In Millette’s view, that will require giving additional support to primary care physicians managing patients with chronic pain and behavioral health and social issues, as is the case at A.F. Williams and UCH’s other primary care and internal medicine clinics. It also means training a new generation of health care providers in the complexities of addiction medicine. The ABMS noted that its recognition of Addiction Medicine as a board-certified specialty “opens the door” for fellowship programs like CU’s to seek recognition for residency training from the Accreditation Council on Graduate Medical Education (ACGME).
Millette considers ACGME accreditation as another important step in bringing addiction medicine into the mainstream, much as occurred with hospice and palliative medicine a decade ago.

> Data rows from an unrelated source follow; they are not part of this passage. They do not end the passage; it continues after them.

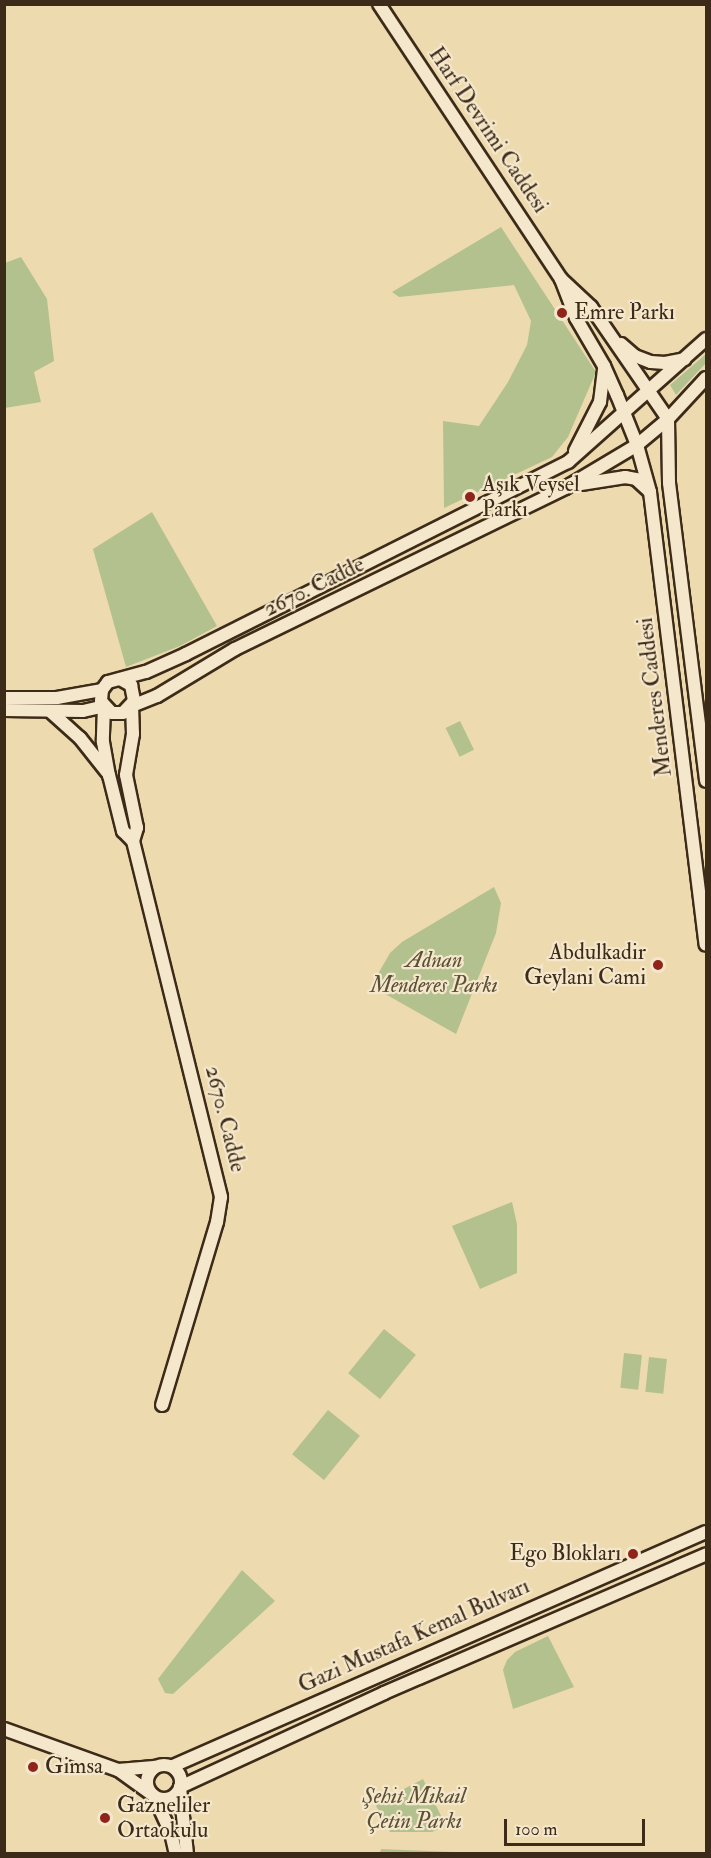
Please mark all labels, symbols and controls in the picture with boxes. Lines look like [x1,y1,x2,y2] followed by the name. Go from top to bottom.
[423,42,553,218] street label: Harf Devrimi Caddesi
[574,300,675,326] place label: Emre Parkı
[555,306,569,320] marker: Emre Parkı
[482,471,580,522] place label: Aşık Veysel Parkı
[463,490,477,504] marker: Aşık Veysel Parkı
[260,551,368,623] street label: 2670. Cadde
[632,616,678,778] street label: Menderes Caddesi
[524,939,646,990] place label: Abdulkadir Geylani Cami
[370,947,498,998] park label: Adnan Menderes Parkı
[651,958,665,972] marker: Abdulkadir Geylani Cami
[199,1063,251,1175] street label: 2670. Cadde
[509,1541,621,1567] place label: Ego Blokları
[626,1547,640,1561] marker: Ego Blokları
[294,1573,534,1699] street label: Gazi Mustafa Kemal Bulvarı
[45,1754,103,1780] place label: Gimsa
[26,1760,40,1774] marker: Gimsa
[362,1783,466,1834] park label: Şehit Mikail Çetin Parkı
[117,1792,210,1844] place label: Gazneliler Ortaokulu
[507,1807,648,1845] scale bar
[98,1811,112,1825] marker: Gazneliler Ortaokulu
[515,1818,558,1841] text: 100 m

“Medical education has to change,” he said. “The pressure is on to look at the problem of addiction and train enough physicians who understand it. The system also has to change to make primary care about providing holistic care to people before they have problems.”
Pade sees progress in that regard. “We’ve gotten more requests from residents for information about addiction medicine. That’s exciting,” she said. “It’s about an attitude change as much as a knowledge change.”
For Millette, the complexities of addiction medicine ultimately boil down to a simple calculus. “When we get people the treatment they need, more get well than die,” he said.